To materialize a dbt model as a late binding view, use the bind: false
configuration option:
{{ config(materialized='view', bind=False) }}
select *
from source.data
To make all views late-binding, configure your dbt_project.yml
file like this:
models:
+bind: false # Materialize all views as late-binding
project_name:
....
Materialized views
The Redshift adapter supports materialized views with the following configuration parameters:
Parameter | Type | Required | Default | Change Monitoring Support |
---|---|---|---|---|
on_configuration_change | <string> | no | apply | n/a |
dist | <string> | no | even | drop/create |
sort | [<string>] | no | none | drop/create |
sort_type | <string> | no | auto if no sort compound if sort | drop/create |
auto_refresh | <boolean> | no | false | alter |
backup | <string> | no | true | n/a |
- Project file
- Property file
- Config block
models:
<resource-path>:
+materialized: materialized_view
+on_configuration_change: apply | continue | fail
+dist: all | auto | even | <field-name>
+sort: <field-name> | [<field-name>]
+sort_type: auto | compound | interleaved
+auto_refresh: true | false
+backup: true | false
version: 2
models:
- name: [<model-name>]
config:
materialized: materialized_view
on_configuration_change: apply | continue | fail
dist: all | auto | even | <field-name>
sort: <field-name> | [<field-name>]
sort_type: auto | compound | interleaved
auto_refresh: true | false
backup: true | false
{{ config(
materialized="materialized_view",
on_configuration_change="apply" | "continue" | "fail",
dist="all" | "auto" | "even" | "<field-name>",
sort=["<field-name>"],
sort_type="auto" | "compound" | "interleaved",
auto_refresh=true | false,
backup=true | false,
) }}
Many of these parameters correspond to their table counterparts and have been linked above. The parameters unique to materialized views are the auto-refresh and backup functionality, which are covered below.

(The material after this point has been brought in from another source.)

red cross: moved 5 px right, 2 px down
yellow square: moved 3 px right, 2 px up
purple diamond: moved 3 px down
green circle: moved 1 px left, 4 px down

Learn more about these parameters in Redshift's docs.
Auto-refresh
Parameter | Type | Required | Default | Change Monitoring Support |
---|---|---|---|---|
auto_refresh | <boolean> | no | false | alter |
Redshift supports automatic refresh configuration for materialized views.
By default, a materialized view does not automatically refresh.

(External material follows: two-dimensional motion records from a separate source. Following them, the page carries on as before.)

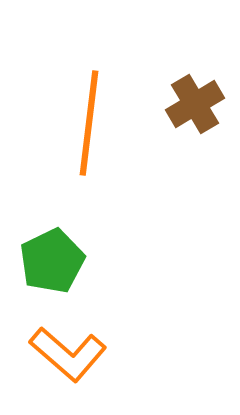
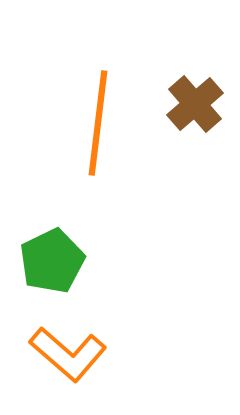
brown cross: rotated 10 degrees counterclockwise
orange line: moved 9 px right
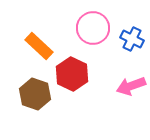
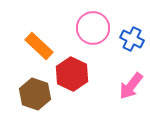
pink arrow: rotated 32 degrees counterclockwise
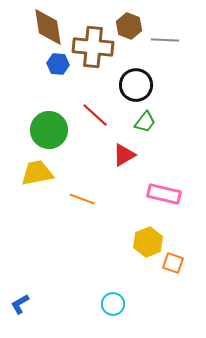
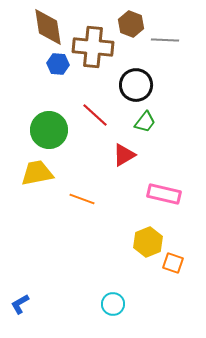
brown hexagon: moved 2 px right, 2 px up
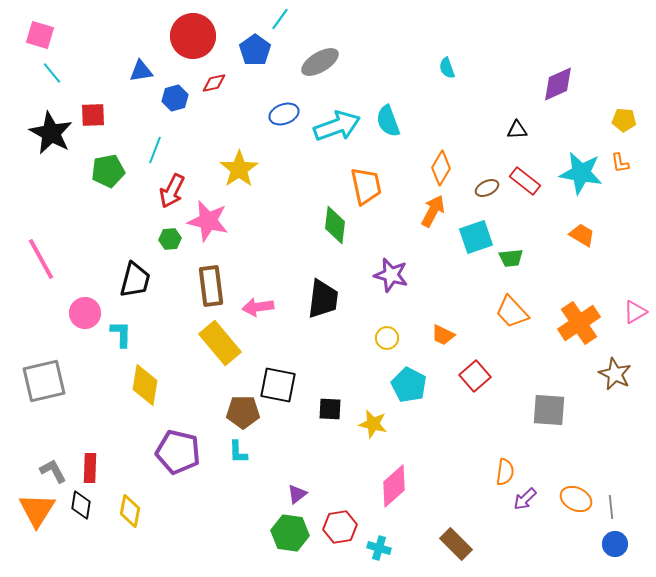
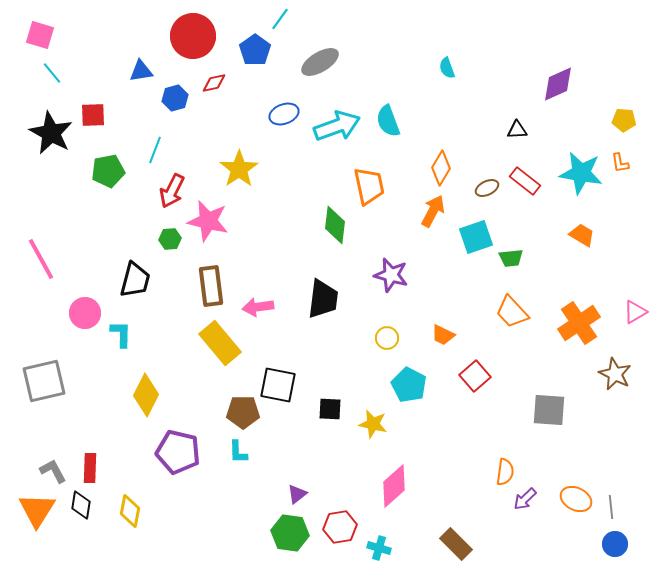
orange trapezoid at (366, 186): moved 3 px right
yellow diamond at (145, 385): moved 1 px right, 10 px down; rotated 18 degrees clockwise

dbt monitors this parameter for changes and applies them using an ALTER
statement.
Learn more information about the parameters in the Redshift docs.
Backup
Parameter | Type | Required | Default | Change Monitoring Support |
---|---|---|---|---|
backup | <boolean> | no | true | n/a |
Redshift supports backup configuration of clusters at the object level.
This parameter identifies if the materialized view should be backed up as part of the cluster snapshot.
By default, a materialized view will be backed up during a cluster snapshot.
dbt cannot monitor this parameter as it is not queryable within Redshift.
If the value changes, the materialized view will need to go through a --full-refresh
to set it.
Learn more about these parameters in Redshift's docs.
Limitations
As with most data platforms, there are limitations associated with materialized views. Some worth noting include:
- Materialized views cannot reference views, temporary tables, user-defined functions, or late-binding tables.
- Auto-refresh cannot be used if the materialized view references mutable functions, external schemas, or another materialized view.
Find more information about materialized view limitations in Redshift's docs.